NFL

Agent Blames Syndric Steptoe's Injury on Eric Mangini's Practice Decision

Eric Mangini has made some missteps early in his tenure as the Browns' head coach. In June, he put the rookies on a bus from Cleveland to Hartford, Connecticut to work a football camp (a 10-hour ride) while he opted to hop a plane (not a 10-hour ride). Shockingly, he was derided for that decision.

In fact, at the time, the Newark Star-Ledger's Dave Hutchinson, who covered Mangini during his three-year stint as the Jets coach, predicted that he "wouldn't last more than two years," and that "He continues to try to be a mini-Bill Belichick without the resume to back it up."

Now, following the season-ending shoulder injury to wide receiver Syndric Steptoe, Mangini is again the target of criticism. Via the Cleveland Plain Dealer's Mary Kay Cabot:
The agent for ... Steptoe blames his client's season-ending torn labrum (shoulder) on what he said was a last-minute decision by ... Mangini to practice fullspeed in the driving rain Saturday instead of the walk-through that the players thought it was going to be.

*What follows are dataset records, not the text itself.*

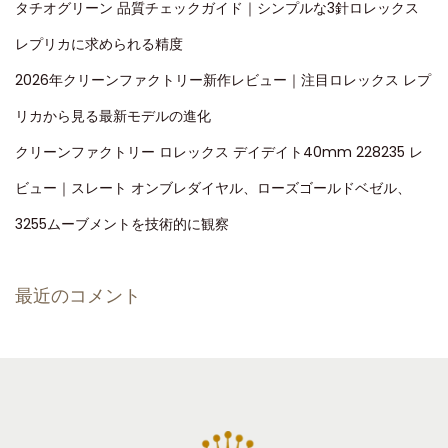
タチオグリーン 品質チェックガイド｜シンプルな3針ロレックス
レプリカに求められる精度
2026年クリーンファクトリー新作レビュー｜注目ロレックス レプ
リカから見る最新モデルの進化
クリーンファクトリー ロレックス デイデイト40mm 228235 レ
ビュー｜スレート オンブレダイヤル、ローズゴールドベゼル、
3255ムーブメントを技術的に観察
最近のコメント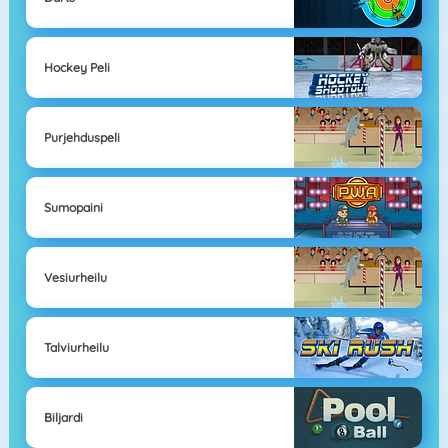
Hockey Peli
Purjehduspeli
Sumopaini
Vesiurheilu
Talviurheilu
Biljardi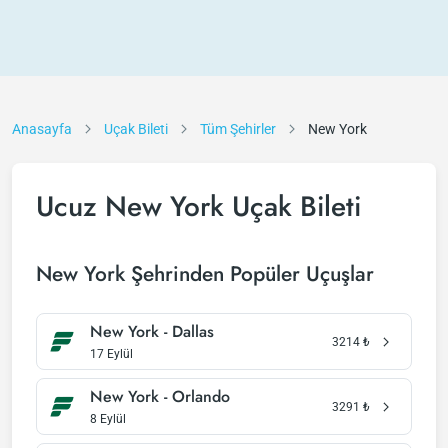
Anasayfa
Uçak Bileti
Tüm Şehirler
New York
Ucuz New York Uçak Bileti
New York Şehrinden Popüler Uçuşlar
New York - Dallas
3214
₺
17 Eylül
New York - Orlando
3291
₺
8 Eylül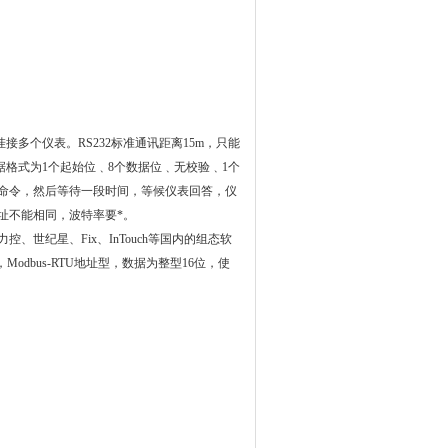
挂接多个仪表。
RS232标准通讯
距离
15m
，只能
数据格式为1个起始位﹑8个数据位﹑无
校验
﹑
1
个
命令，然后等待一段时间，等候仪表回答，仪
址不能相同，波特率要*。
力控、世纪星、Fix、
InTouch
等国内的组态软
，Modbus-RTU地址型，数据为整型16位，使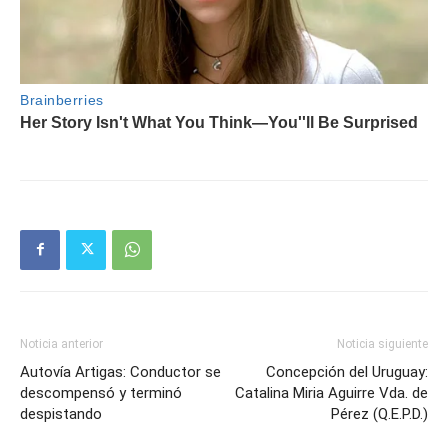
Noticia anterior
Noticia siguiente
Autovía Artigas: Conductor se
Concepción del Uruguay:
descompensó y terminó
Catalina Miria Aguirre Vda. de
despistando
Pérez (Q.E.P.D.)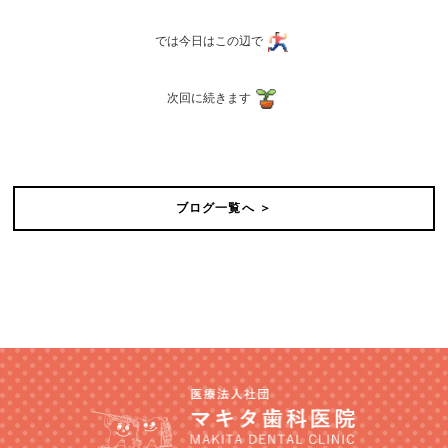
では今日はこの辺で
次回に続きます
ブログ一覧へ ＞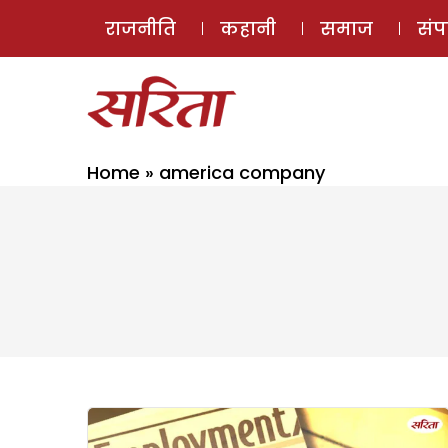
राजनीति
कहानी
समाज
सं
Home
»
america company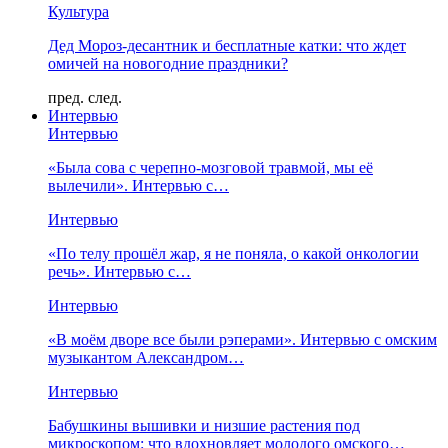
Культура
Дед Мороз-десантник и бесплатные катки: что ждет
омичей на новогодние праздники?
пред.
след.
Интервью
Интервью
«Была сова с черепно-мозговой травмой, мы её
вылечили». Интервью с…
Интервью
«По телу прошёл жар, я не поняла, о какой онкологии
речь». Интервью с…
Интервью
«В моём дворе все были рэперами». Интервью с омским
музыкантом Александром…
Интервью
Бабушкины вышивки и низшие растения под
микроскопом: что вдохновляет молодого омского…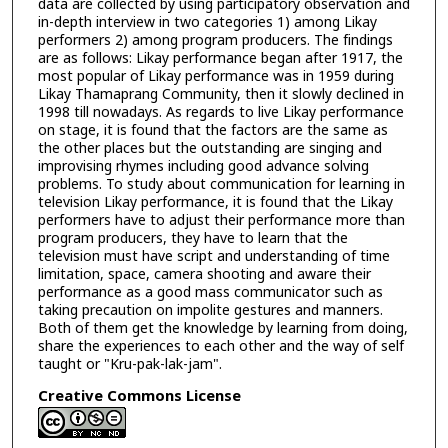
data are collected by using participatory observation and
in-depth interview in two categories 1) among Likay
performers 2) among program producers. The findings
are as follows: Likay performance began after 1917, the
most popular of Likay performance was in 1959 during
Likay Thamaprang Community, then it slowly declined in
1998 till nowadays. As regards to live Likay performance
on stage, it is found that the factors are the same as
the other places but the outstanding are singing and
improvising rhymes including good advance solving
problems. To study about communication for learning in
television Likay performance, it is found that the Likay
performers have to adjust their performance more than
program producers, they have to learn that the
television must have script and understanding of time
limitation, space, camera shooting and aware their
performance as a good mass communicator such as
taking precaution on impolite gestures and manners.
Both of them get the knowledge by learning from doing,
share the experiences to each other and the way of self
taught or "Kru-pak-lak-jam".
Creative Commons License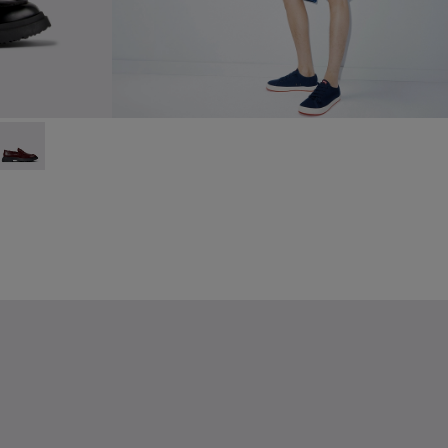
ssins en cuir noir pour homme.
 - Mocassins en cuir marron pour homme.
0633-048
 - K100633-046
Walden - K100633-045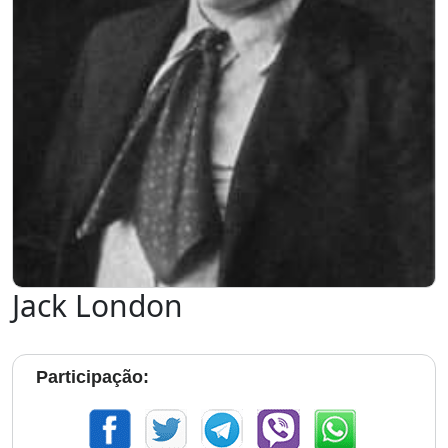
Jack London
Participação: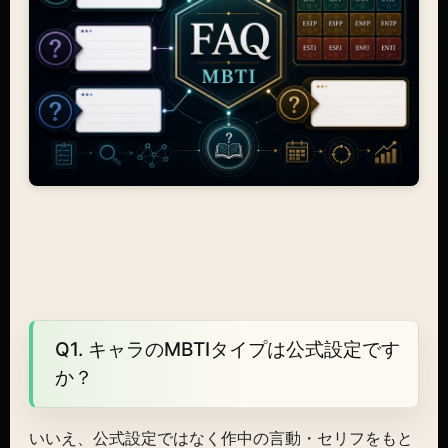
Q1. キャラのMBTIタイプは公式設定です
か？
いいえ、公式設定ではなく作中の言動・セリフをもと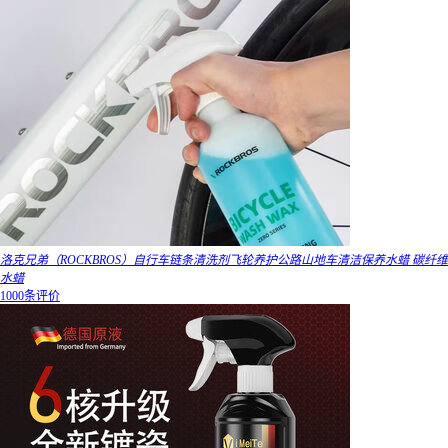
洛克兄弟（ROCKBROS）自行车链条清洗剂飞轮养护公路山地车清洁保养水蜡 碳纤维
水蜡
1000条评价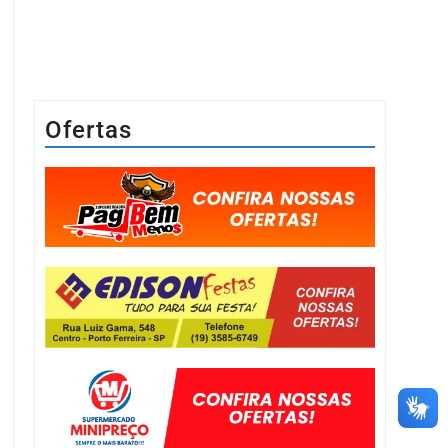
Ofertas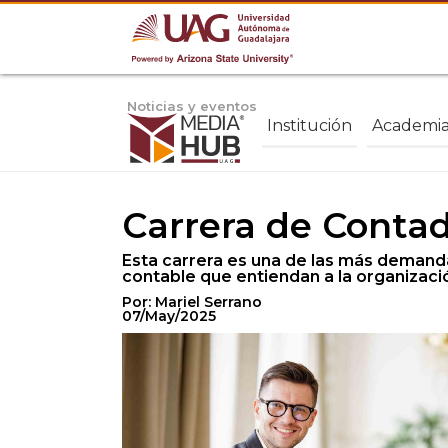
Noticias y eventos
Institución
Academi
Carrera de Contad
Esta carrera es una de las más demand
contable que entiendan a la organizació
Por: Mariel Serrano
07/May/2025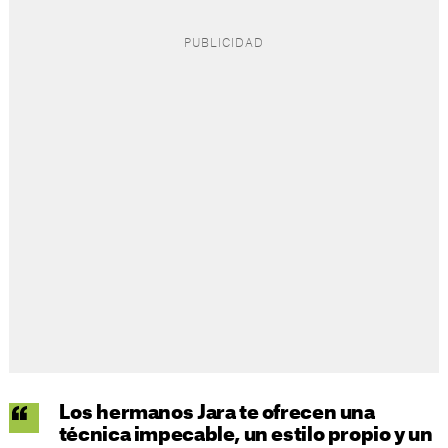
Los hermanos Jara te ofrecen una
técnica impecable, un estilo propio y un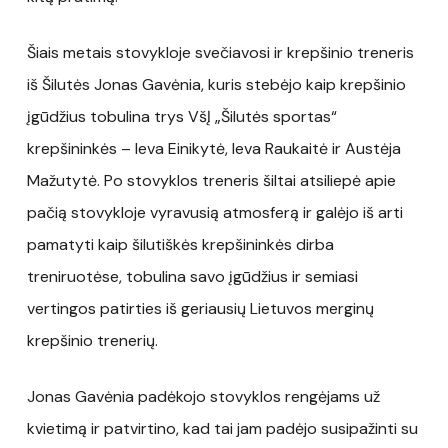
Šiais metais stovykloje svečiavosi ir krepšinio treneris
iš Šilutės Jonas Gavėnia, kuris stebėjo kaip krepšinio
įgūdžius tobulina trys VšĮ „Šilutės sportas“
krepšininkės – Ieva Einikytė, Ieva Raukaitė ir Austėja
Mažutytė. Po stovyklos treneris šiltai atsiliepė apie
pačią stovykloje vyravusią atmosferą ir galėjo iš arti
pamatyti kaip šilutiškės krepšininkės dirba
treniruotėse, tobulina savo įgūdžius ir semiasi
vertingos patirties iš geriausių Lietuvos merginų
krepšinio trenerių.
Jonas Gavėnia padėkojo stovyklos rengėjams už
kvietimą ir patvirtino, kad tai jam padėjo susipažinti su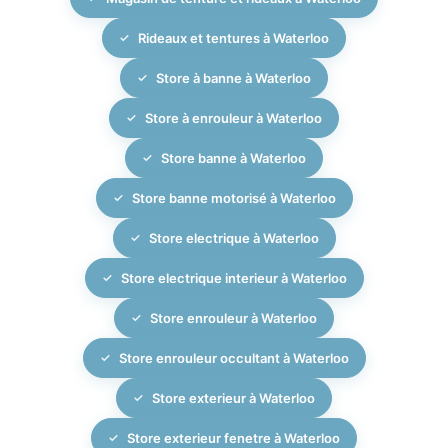
la lumière et de protection solaire.
Rideaux et tentures à Waterloo
Store à banne à Waterloo
Store à enrouleur à Waterloo
Store banne à Waterloo
Store banne motorisé à Waterloo
Store electrique à Waterloo
Store electrique interieur à Waterloo
Store enrouleur à Waterloo
Store enrouleur occultant à Waterloo
Store exterieur à Waterloo
Store exterieur fenetre à Waterloo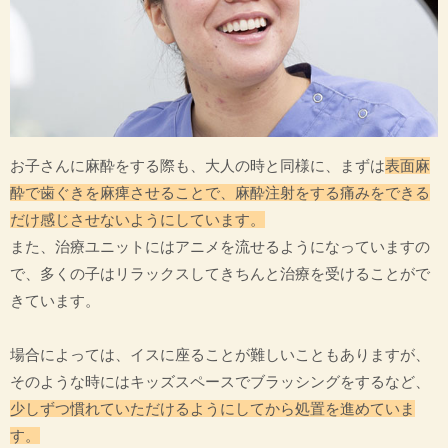
お子さんに麻酔をする際も、大人の時と同様に、まずは
表面麻
酔で歯ぐきを麻痺させることで、麻酔注射をする痛みをできる
だけ感じさせないようにしています。
また、治療ユニットにはアニメを流せるようになっていますの
で、多くの子はリラックスしてきちんと治療を受けることがで
きています。
場合によっては、イスに座ることが難しいこともありますが、
そのような時にはキッズスペースでブラッシングをするなど、
少しずつ慣れていただけるようにしてから処置を進めていま
す。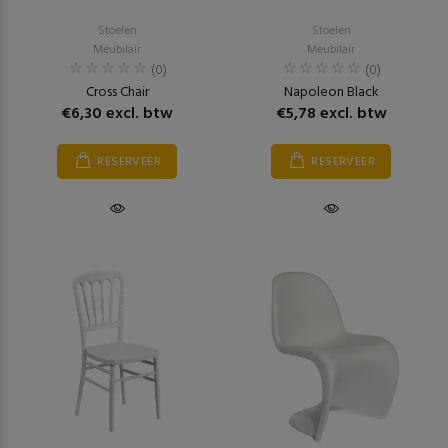
Stoelen
Stoelen
Meubilair
Meubilair
(0)
(0)
Cross Chair
Napoleon Black
€6,30 excl. btw
€5,78 excl. btw
RESERVEER
RESERVEER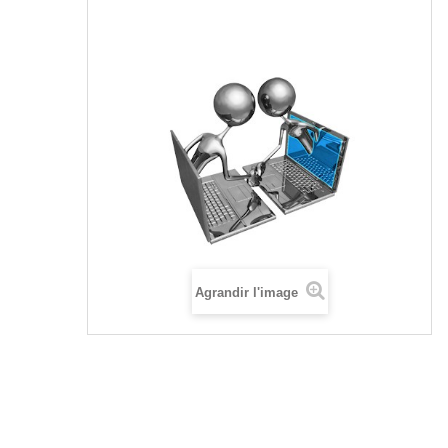
Agrandir l'image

"The coaches should more carefully weigh the risk of injury in practice decisions,'' said agent Jerome Stanley. "My understanding is that the team was on the field for a walk-through the day before the scrimmage. The walk-through turned into a full practice in a driving rain. Obviously, hindsight gives one a different perspective, but if the practice had stayed a walk-through, Syndric wouldn't be preparing for season-ending surgery right now. The decision produced a bad result for the kid and the team.''
Cabot adds that the players were in shorts for the practice, and even though it was conducted at "full speed," there was no contact. It's a tough break for Steptoe, particularly since he had a chance to contribute this season, but it's not like Mangini held a full-on, tackle-rific, four-hour practice session the day before the Hall of Fame game.

Could the conditions have been better? Yeah, but this is Cleveland. In a few months, rain would be a welcome change from windy, sub-freezing conditions.That Stanley isn't going to ask the NFL Players Association to look into the matter indicates that he understands that, more than anything, this was just a bad break for his client.

Upshot: nobody got a staph infection!